Canagliflozin increased the longevity of murine animals with accelerated aging, even in the case of therapy commencing in the middle age group. Short-term canagliflozin therapy increased AICAR levels, improved immunologically related senescent cell clearance, and decreased programmed cell death ligand 1 (PD-L1) expression.
Short-term canagliflozin therapy did not impact body weight, gonadal white adipose tissues (gWAT), oxygen consumption, or dietary intake. However, the drug dramatically lowered insulin resistance, reducing glucose intolerance compared to controls.
In vivo, fluorescence imaging revealed that canagliflozin and DT dramatically reduced ARF tumor suppressor protein (p19Arf)-expressing cell accumulation in HFD-fed mice.
In the animals, short-term treatment with insulin decreased insulin resistance and glucose intolerance while not altering the gonadal white adipose tissue weight or body weight compared to controls. However, canagliflozin therapy did not alter HFD-inflicted senescence-resembling alterations or inflammatory reactions in the gonadal white adipose tissue.
Returning HFD-fed murine animals to regular chow for a week improved blood glucose and marginally lowered body weight without impacting the gonadal white adipose tissue weight. Canagliflozin’s benefits were not the result of normalized glucose metabolism.

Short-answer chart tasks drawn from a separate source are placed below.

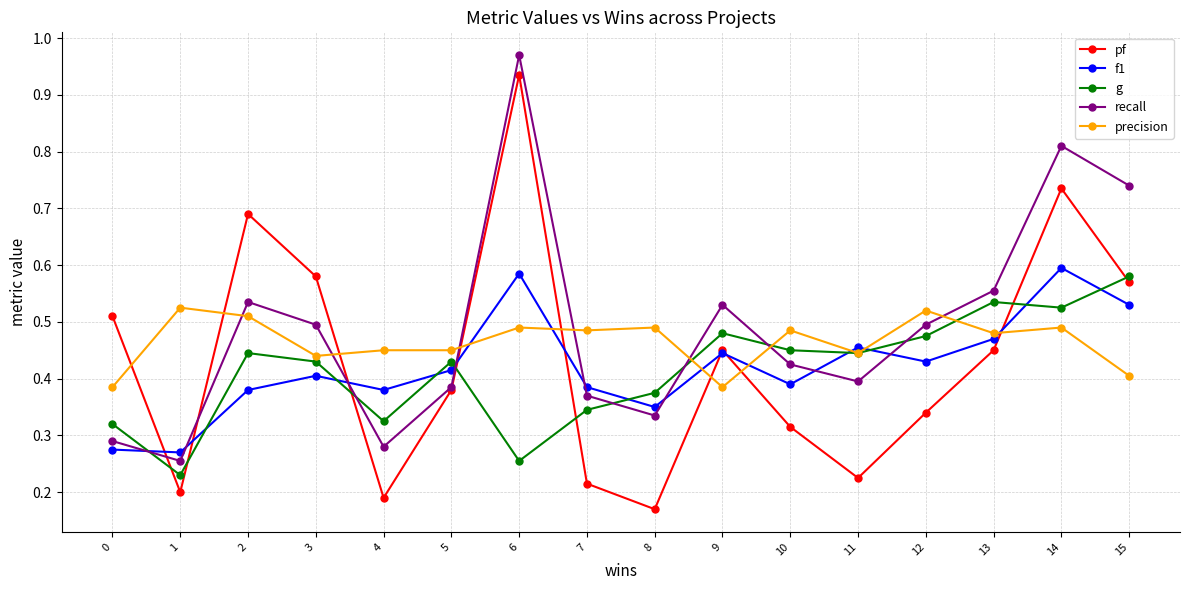

How many interior local peaks does the pf series have?

4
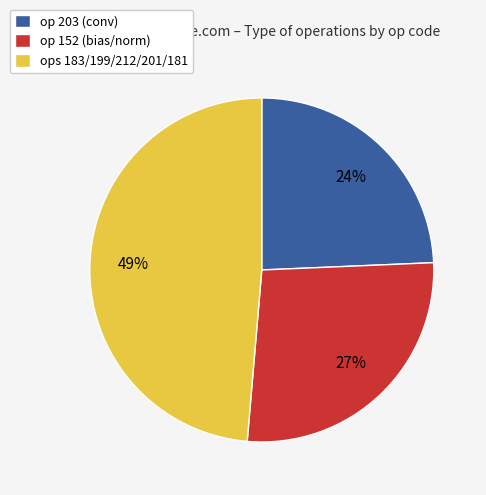

To the nearest percent, what portion does ops 183/199/212/201/181 represent?

49%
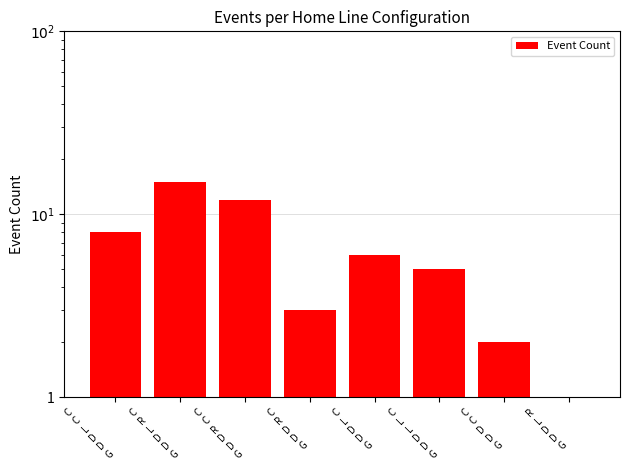

At which label does the data first exceed 6?

C
C
L
D
D
G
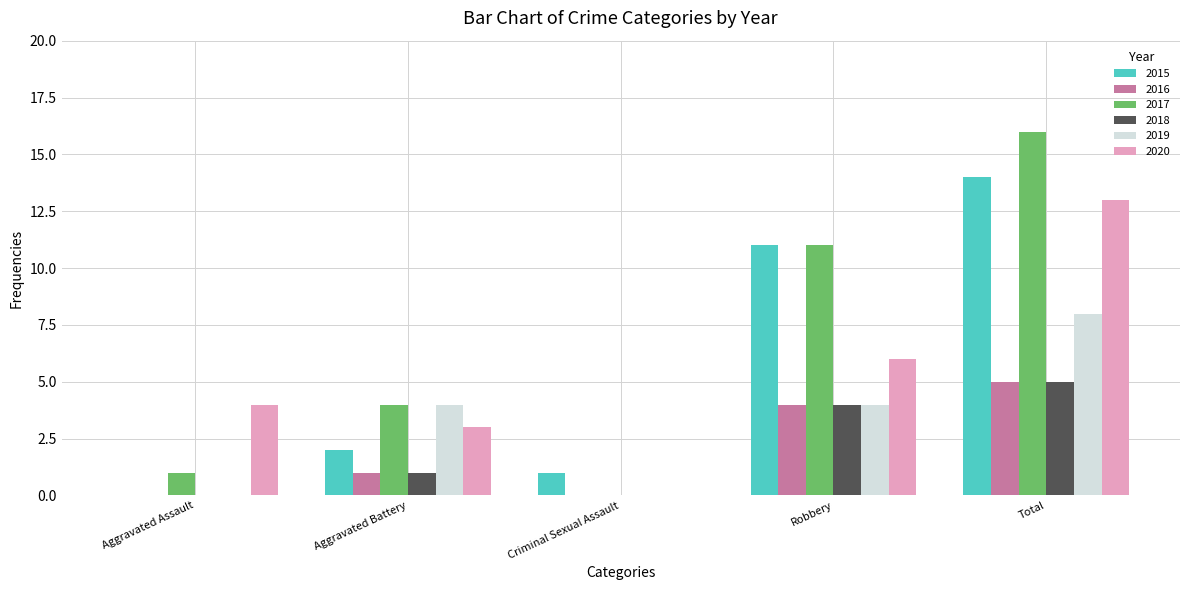

What is the sum of all 2016 values?

10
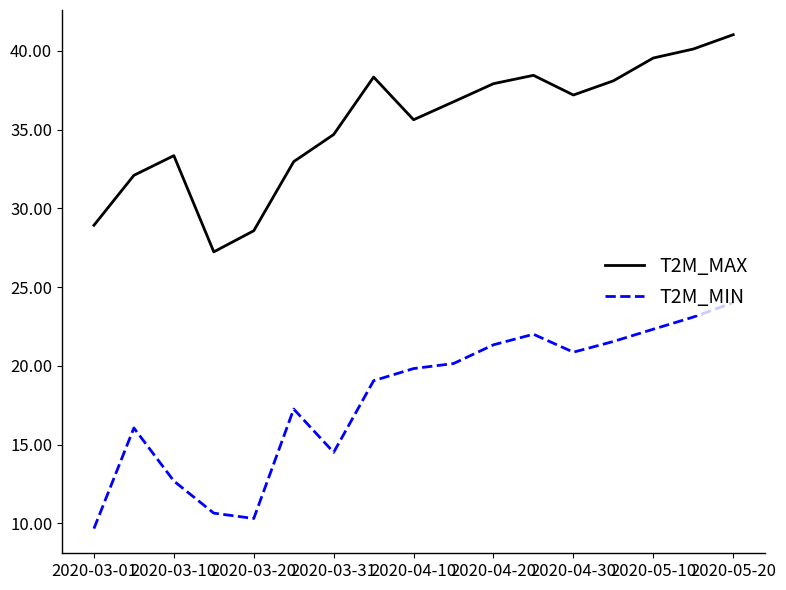

True or false: T2M_MIN and T2M_MAX cross at least once.

False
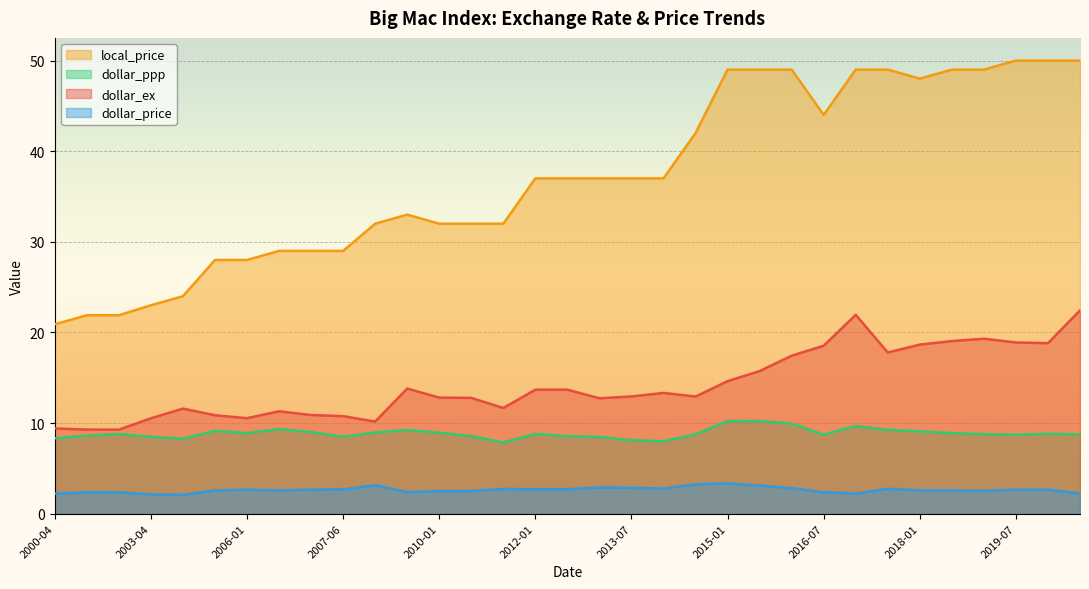

How many lines are shown in the chart?

4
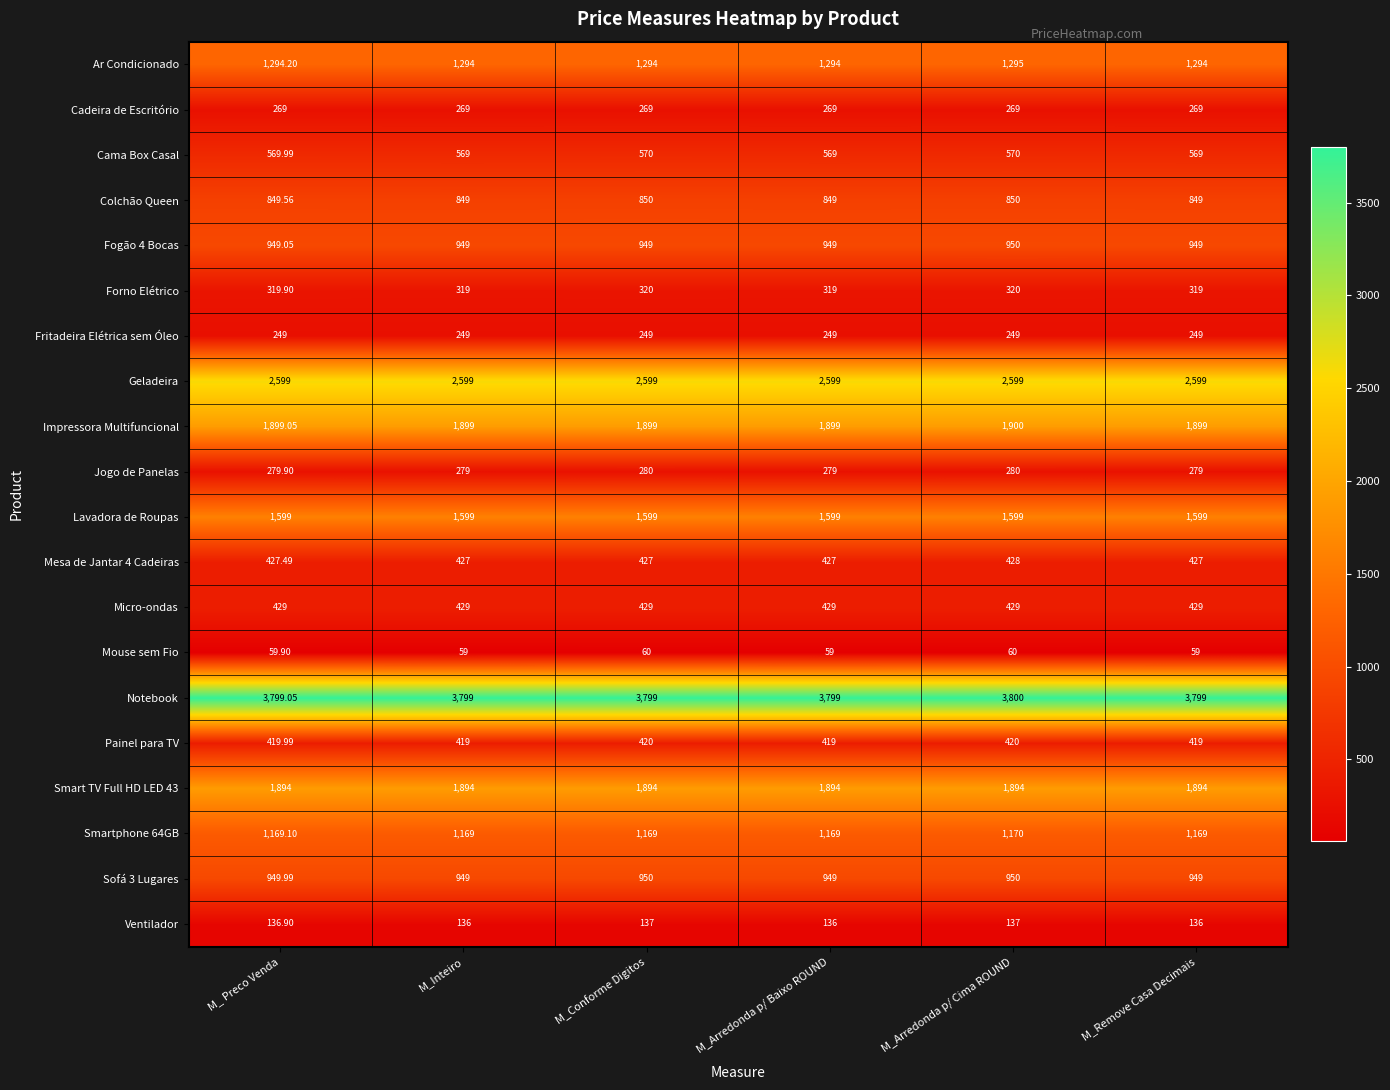

Which series has the largest total across all categories?

Notebook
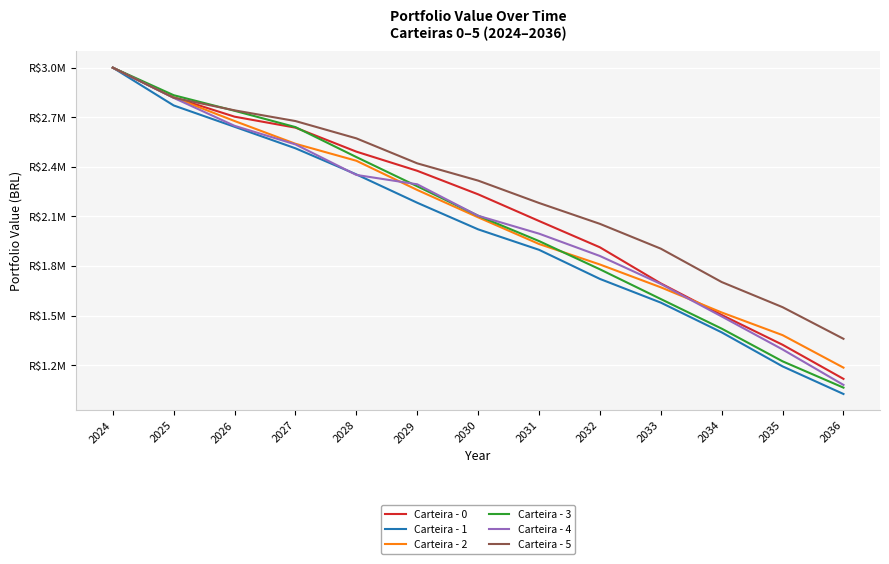

Does the chart display data point markers on the line(s)?

No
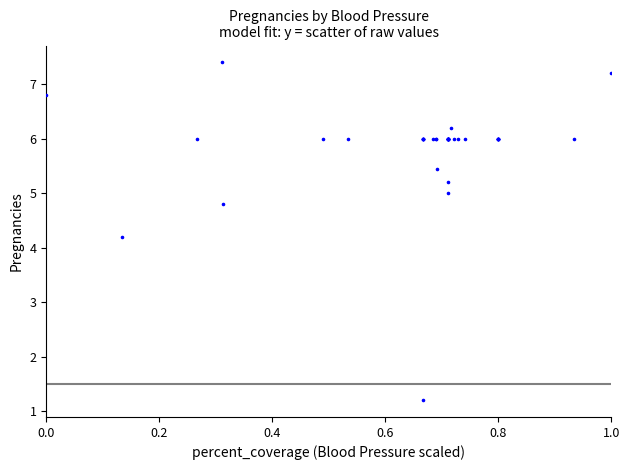

What Y value in the scatter plot is closest to 4?

4.2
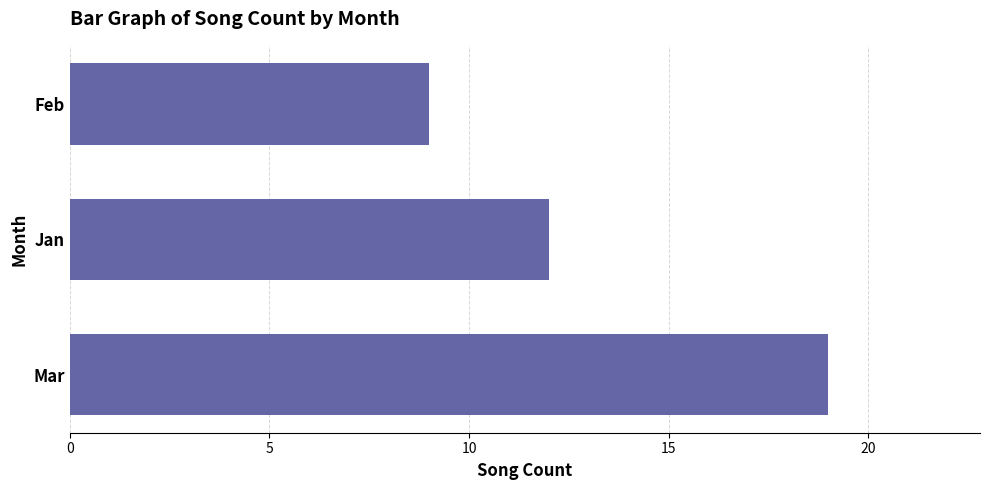

Where is the data nearest to the value 14?

Jan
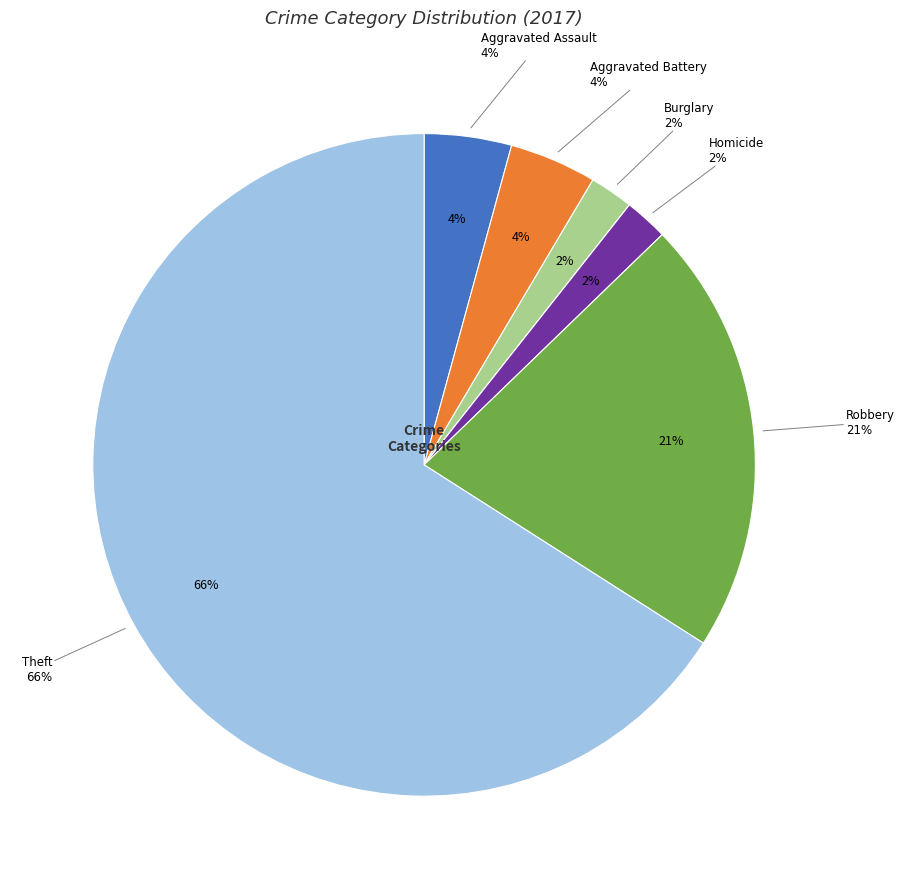

How many slices are in this pie chart?

7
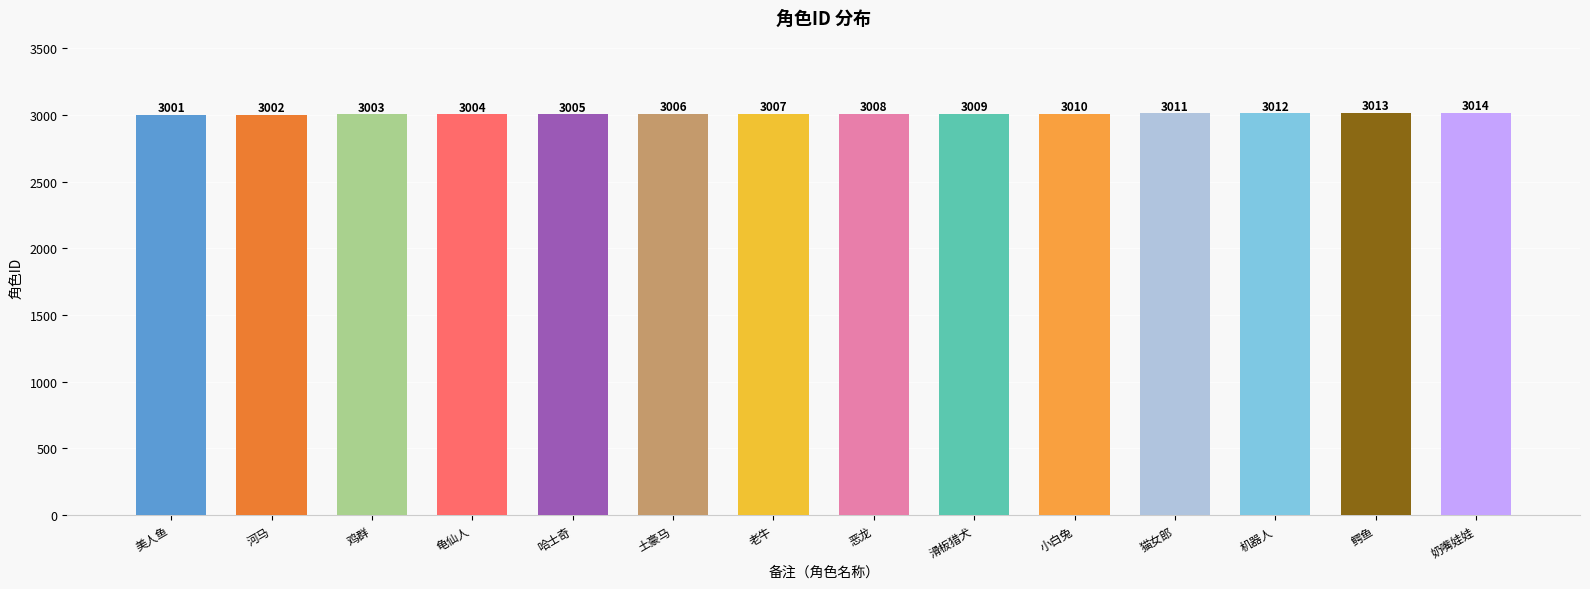

Reading left to right, what are all the values shown in this chart?

美人鱼=3001	河马=3002	鸡群=3003	龟仙人=3004	哈士奇=3005	土豪马=3006	老牛=3007	恶龙=3008	滑板猎犬=3009	小白兔=3010	猫女郎=3011	机器人=3012	鳄鱼=3013	奶嘴娃娃=3014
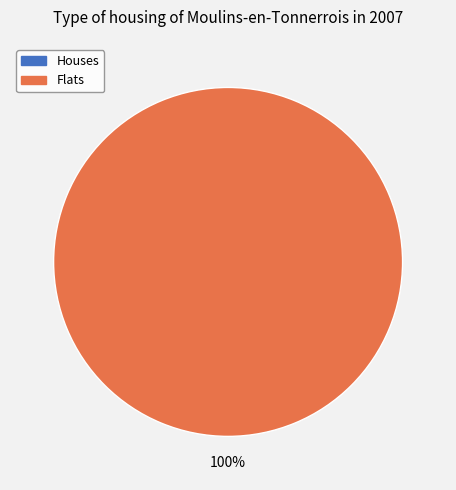

Does any single category account for the majority?

Yes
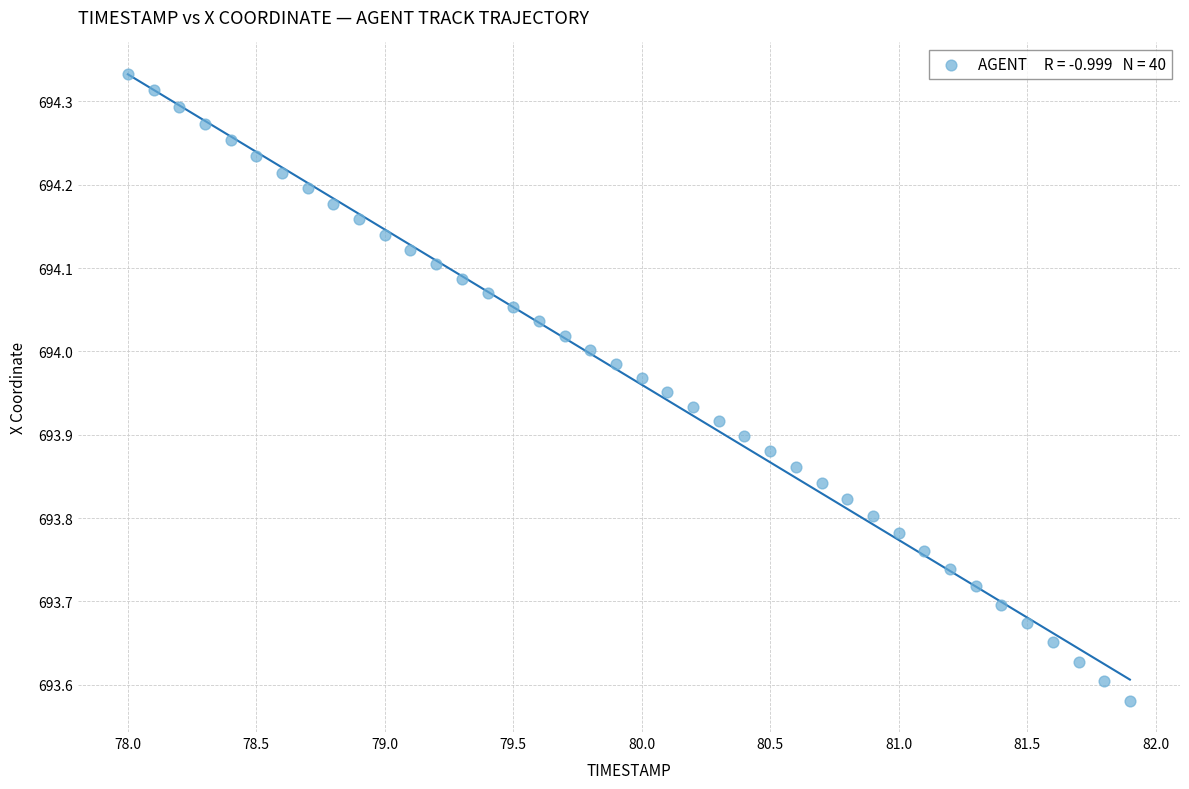

What is the range of X values (max minus min)?

3.9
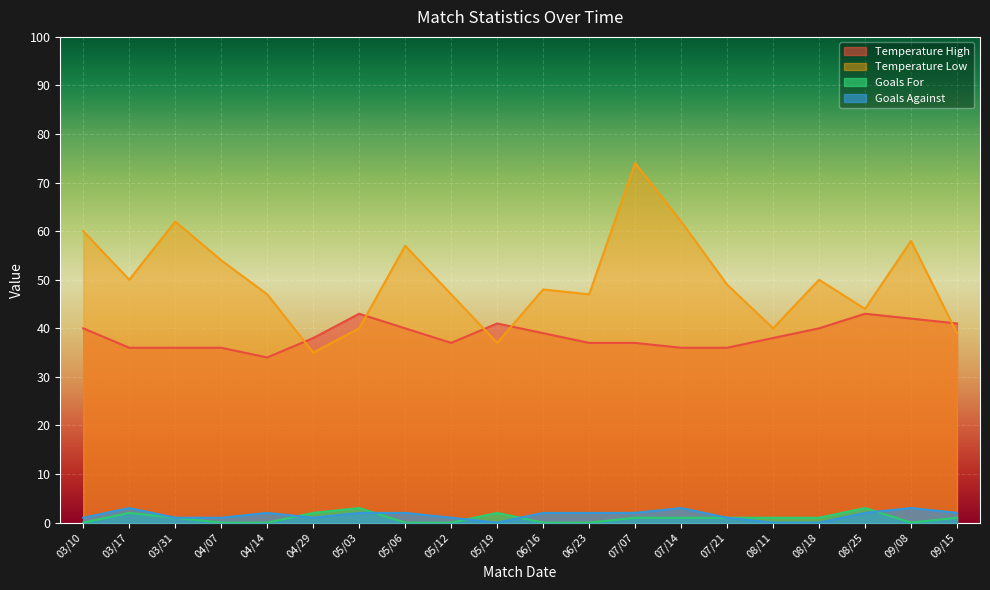

In Goals Against, how many points are lower than both neighbors (excluding endpoints)?

2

AICAR treatment raised fasting blood glucose and decreased senescence-associated β-galactosidase (SA-β-gal) activities in the gonadal white adipose tissues compared to controls.
The study showed that canagliflozin has senolytic effects due to T-cell activation and that clusters of differentiation 3 (CD3)-neutralizing antibodies reduce its impact on senescent cells.
SGLT2 inhibition decreased tdTomato-positive senescent cells, reversed by AMPK knockdown. Inhibiting SGLT2 increased mice’s longevity while improving senescence-like alterations in the aorta, lowering inflammatory marker expression, and eliminating senescent cells from atherosclerotic plaques.
The findings indicated that inhibiting SGLT2 might help eradicate senescent cells from atherosclerotic plaques.
Conclusion
The study findings revealed that inhibiting SGLT2 improves senescent cell immunosurveillance associated with heart failure, diabetes, and chronic renal disease. SGLT2 inhibition causes a systemic metabolism comparable to fasting and calorie restriction.
Short-term therapy with the AMPK activator, AICAR, produced senolytic effects comparable to canagliflozin. However, inhibiting AMPK reduced the senolytic action of canagliflozin.
The findings imply that AMPK-activating medications, such as biguanides, may provide comparable effects.